Memur-Sen Halep için harekete geçiyor

A
A
A
Memur-Sen Halep için harekete geçiyor

Memur-Sen Genel Başkanı Ali Yalçın, "Halep’te insanlık ölüyor, 300 bine yakın insan, kurşun isabet etmese bile açlıktan ölüyor. Vekâlet Savaşları ölüm kusuyor. Halep bize bakıyor. Biz de Halep için harekete geçiyoruz. Memur-Sen olarak ’5 Aşamalı Eylem Planı’nı Halep için başlatıyoruz" dedi.
Memur-Sen Genel Başkanı Ali Yalçın, Memur-Sen ve İHH olarak ortak düzenlenen ’Yetim Projesi’ kapsamında Aksaray Üniversitesi’nde gerçekleştirilen konferansta konuştu. Halep için eylem planını da burada açıklayan Yalçın, Cumartesi günü İstanbul’da Halep mitingi düzenleyeceklerini kaydetti.

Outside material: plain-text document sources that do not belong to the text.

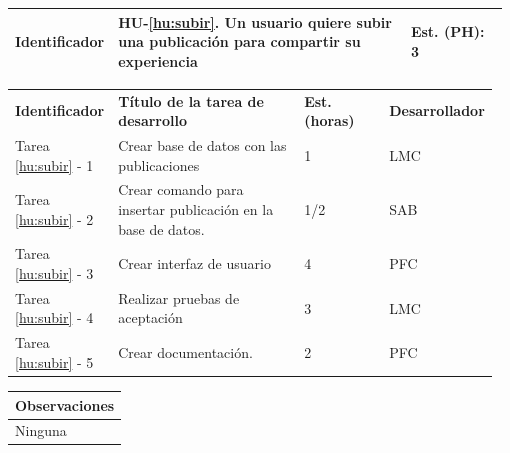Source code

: \documentclass[11pt]{article}
\begin{document}
\begin{longtable}{p{0.18\linewidth}|p{0.6\linewidth}|p{0.2\linewidth}}
  \rowcolor{LightCyan}
  \textbf{Identificador} & \textbf{HU-\ref{hu:subir}}. Un usuario quiere subir una publicación para compartir su experiencia& \textbf{Est. (PH):} 3 \\
  \bottomrule
\end{longtable}
\vspace{-0.5cm}
\begin{longtable}{p{0.18\linewidth}|p{0.4\linewidth}|p{0.18\linewidth}|p{0.2\linewidth}}
  \toprule
  \textbf{Identificador} & \textbf{Título de la tarea de desarrollo} & \textbf{Est. (horas)} & \textbf{Desarrollador} \\
  Tarea \ref{hu:subir} - 1 & Crear base de datos con las publicaciones & 1 & LMC\\
  Tarea \ref{hu:subir} - 2 & Crear comando para insertar publicación en la base de datos. & 1/2 & SAB \\
  Tarea \ref{hu:subir} - 3 & Crear interfaz de usuario & 4 & PFC\\
  Tarea \ref{hu:subir} - 4 & Realizar pruebas de aceptación & 3 & LMC\\
  Tarea \ref{hu:subir} - 5 & Crear documentación. & 2 & PFC\\
  \bottomrule
\end{longtable}
\vspace{-0.5cm}
\begin{longtable}{p{1.028\linewidth}}
  \textbf{Observaciones}\\
  \midrule
  Ninguna\\
  \bottomrule
\end{longtable}
\end{document}
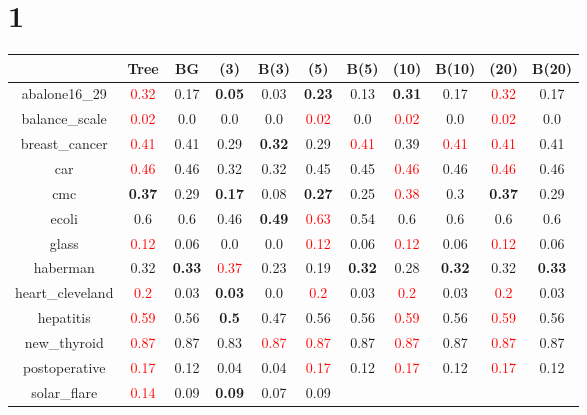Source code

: \documentclass{article}%
\begin{document}
\section*{1}%
\begin{tabular}{c|cccccccccc}%
\hline%
&Tree&BG&(3)&B(3)&(5)&B(5)&(10)&B(10)&(20)&B(20)\\%
\hline%
abalone16\_29&\textcolor{red}{ 
0.32
}&0.17&\textbf{0.05}&0.03&\textbf{0.23}&0.13&\textbf{0.31}&0.17&\textcolor{red}{ 
0.32
}&0.17\\%
\hline%
balance\_scale&\textcolor{red}{ 
0.02
}&0.0&0.0&0.0&\textcolor{red}{ 
0.02
}&0.0&\textcolor{red}{ 
0.02
}&0.0&\textcolor{red}{ 
0.02
}&0.0\\%
\hline%
breast\_cancer&\textcolor{red}{ 
0.41
}&0.41&0.29&\textbf{0.32}&0.29&\textcolor{red}{ 
0.41
}&0.39&\textcolor{red}{ 
0.41
}&\textcolor{red}{ 
0.41
}&0.41\\%
\hline%
car&\textcolor{red}{ 
0.46
}&0.46&0.32&0.32&0.45&0.45&\textcolor{red}{ 
0.46
}&0.46&\textcolor{red}{ 
0.46
}&0.46\\%
\hline%
cmc&\textbf{0.37}&0.29&\textbf{0.17}&0.08&\textbf{0.27}&0.25&\textcolor{red}{ 
0.38
}&0.3&\textbf{0.37}&0.29\\%
\hline%
ecoli&0.6&0.6&0.46&\textbf{0.49}&\textcolor{red}{ 
0.63
}&0.54&0.6&0.6&0.6&0.6\\%
\hline%
glass&\textcolor{red}{ 
0.12
}&0.06&0.0&0.0&\textcolor{red}{ 
0.12
}&0.06&\textcolor{red}{ 
0.12
}&0.06&\textcolor{red}{ 
0.12
}&0.06\\%
\hline%
haberman&0.32&\textbf{0.33}&\textcolor{red}{ 
0.37
}&0.23&0.19&\textbf{0.32}&0.28&\textbf{0.32}&0.32&\textbf{0.33}\\%
\hline%
heart\_cleveland&\textcolor{red}{ 
0.2
}&0.03&\textbf{0.03}&0.0&\textcolor{red}{ 
0.2
}&0.03&\textcolor{red}{ 
0.2
}&0.03&\textcolor{red}{ 
0.2
}&0.03\\%
\hline%
hepatitis&\textcolor{red}{ 
0.59
}&0.56&\textbf{0.5}&0.47&0.56&0.56&\textcolor{red}{ 
0.59
}&0.56&\textcolor{red}{ 
0.59
}&0.56\\%
\hline%
new\_thyroid&\textcolor{red}{ 
0.87
}&0.87&0.83&\textcolor{red}{ 
0.87
}&\textcolor{red}{ 
0.87
}&0.87&\textcolor{red}{ 
0.87
}&0.87&\textcolor{red}{ 
0.87
}&0.87\\%
\hline%
postoperative&\textcolor{red}{ 
0.17
}&0.12&0.04&0.04&\textcolor{red}{ 
0.17
}&0.12&\textcolor{red}{ 
0.17
}&0.12&\textcolor{red}{ 
0.17
}&0.12\\%
\hline%
solar\_flare&\textcolor{red}{ 
0.14
}&0.09&\textbf{0.09}&0.07&0.09&\textcolor{red}{ 
}
\end{tabular}
\end{document}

Programda, İHH Genel Başkanı Bülent Yıldırım, Aksaray Üniversitesi Rektörü Yusuf Şahin ve Memur-Sen Aksaray İl Temsilcisi Murat Günaydın da birer konuşma gerçekleştirerek ’Yetim Projesi’ne dikkat çekti.

“Yetim duyarlılığımız yüzbinlere ulaştı”
“1992’de Bosna’da başlayan yetim duyarlılığımız yüzbinlere ulaştı” diyen Yalçın, “Yeter mi? Yetmez. Tek bir yetim bile çaresiz, yalnız kalmışsa bunun vebali tüm Müslümanların boynuna. Mevlâna ’ya demişler ki: ‘Hocam Konya’da birisi intihar etti’ Cevap ibretlik ‘Konya’da hiç mi Müslüman yoktu ki adam intihar etmiş’ İşte yetim duyarlığımız budur. Çeyrek asırdır, iki güzide kuruluş olarak İHH ve Memur Sen, soylu bir dayanışma içindeyiz” şeklinde konuştu.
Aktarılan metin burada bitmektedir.